* Exercise description *
Please set down only the lines between the line containing "Kipp, a coach-maker, as" and the end of the records, inclusive, exactly as they stand.

[Transcribed page contents]
-- Opening Marker --

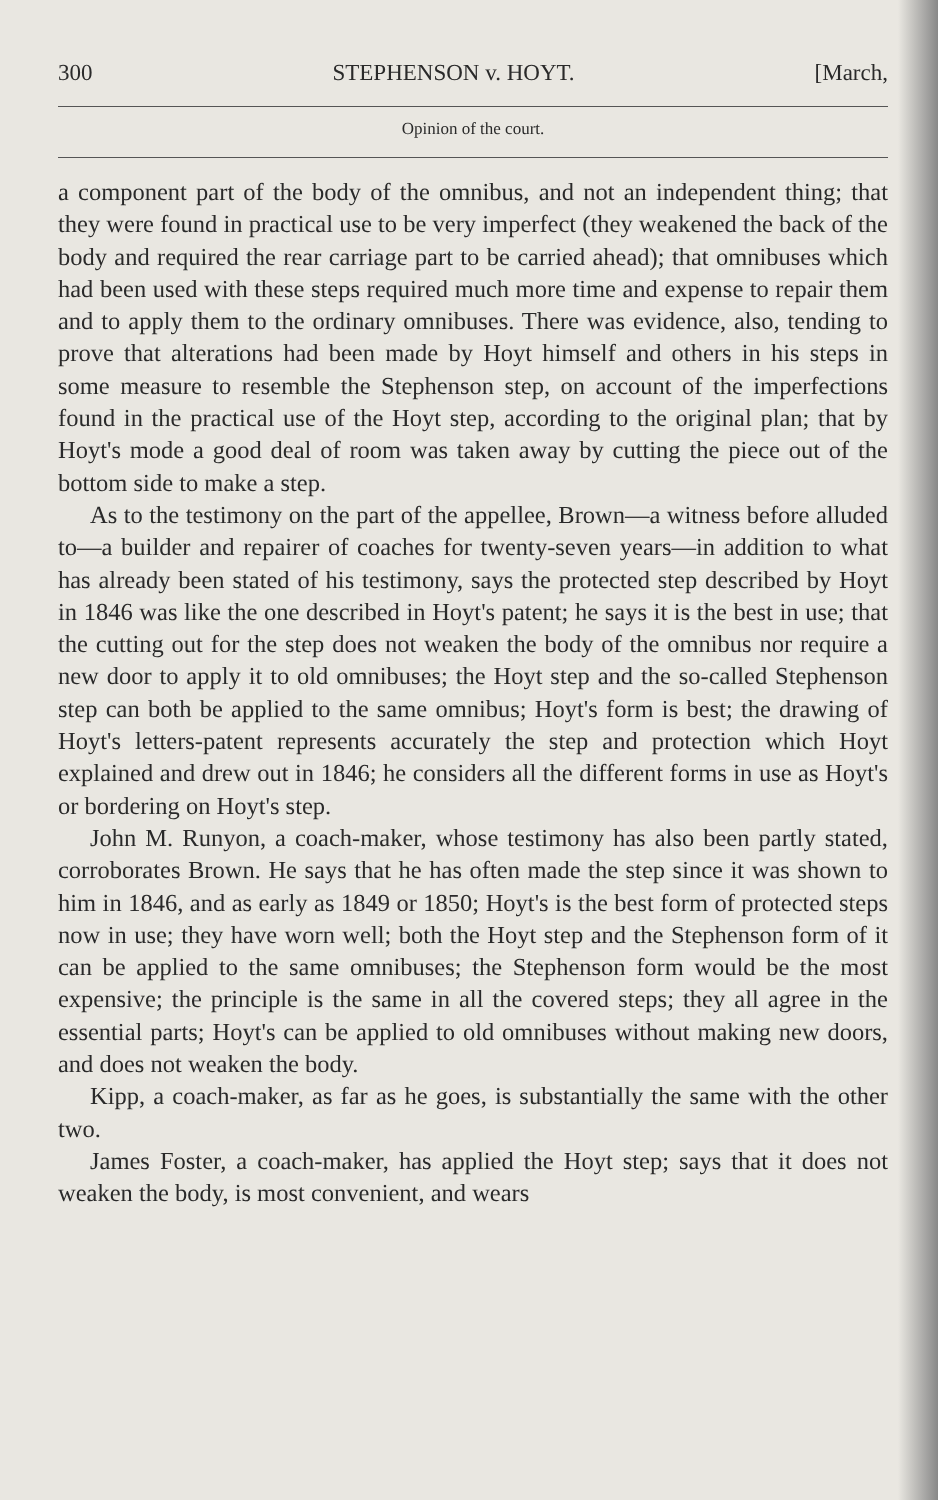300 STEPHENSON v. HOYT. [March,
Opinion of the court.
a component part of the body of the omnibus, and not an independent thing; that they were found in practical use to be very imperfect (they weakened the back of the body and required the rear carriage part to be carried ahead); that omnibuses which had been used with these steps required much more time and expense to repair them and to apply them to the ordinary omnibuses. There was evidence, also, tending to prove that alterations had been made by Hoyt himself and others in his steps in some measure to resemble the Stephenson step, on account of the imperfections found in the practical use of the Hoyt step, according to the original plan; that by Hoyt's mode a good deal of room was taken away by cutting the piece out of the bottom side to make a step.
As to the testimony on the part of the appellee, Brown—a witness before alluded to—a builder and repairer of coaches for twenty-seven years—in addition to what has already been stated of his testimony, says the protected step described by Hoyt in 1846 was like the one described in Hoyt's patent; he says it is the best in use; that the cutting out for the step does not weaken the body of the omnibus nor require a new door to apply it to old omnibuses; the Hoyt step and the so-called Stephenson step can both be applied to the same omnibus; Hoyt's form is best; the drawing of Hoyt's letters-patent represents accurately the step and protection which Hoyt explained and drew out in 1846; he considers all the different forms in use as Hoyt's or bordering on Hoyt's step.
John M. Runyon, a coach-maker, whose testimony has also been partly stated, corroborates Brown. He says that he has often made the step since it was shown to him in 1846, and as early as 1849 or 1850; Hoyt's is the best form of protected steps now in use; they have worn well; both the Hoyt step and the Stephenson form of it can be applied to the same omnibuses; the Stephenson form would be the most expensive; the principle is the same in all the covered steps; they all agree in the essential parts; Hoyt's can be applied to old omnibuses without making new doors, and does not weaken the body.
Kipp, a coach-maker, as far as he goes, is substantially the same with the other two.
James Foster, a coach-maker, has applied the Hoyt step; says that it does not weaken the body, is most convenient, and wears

-- Closing Marker --

* Problem solution *
Kipp, a coach-maker, as far as he goes, is substantially the same with the other two.
James Foster, a coach-maker, has applied the Hoyt step; says that it does not weaken the body, is most convenient, and wears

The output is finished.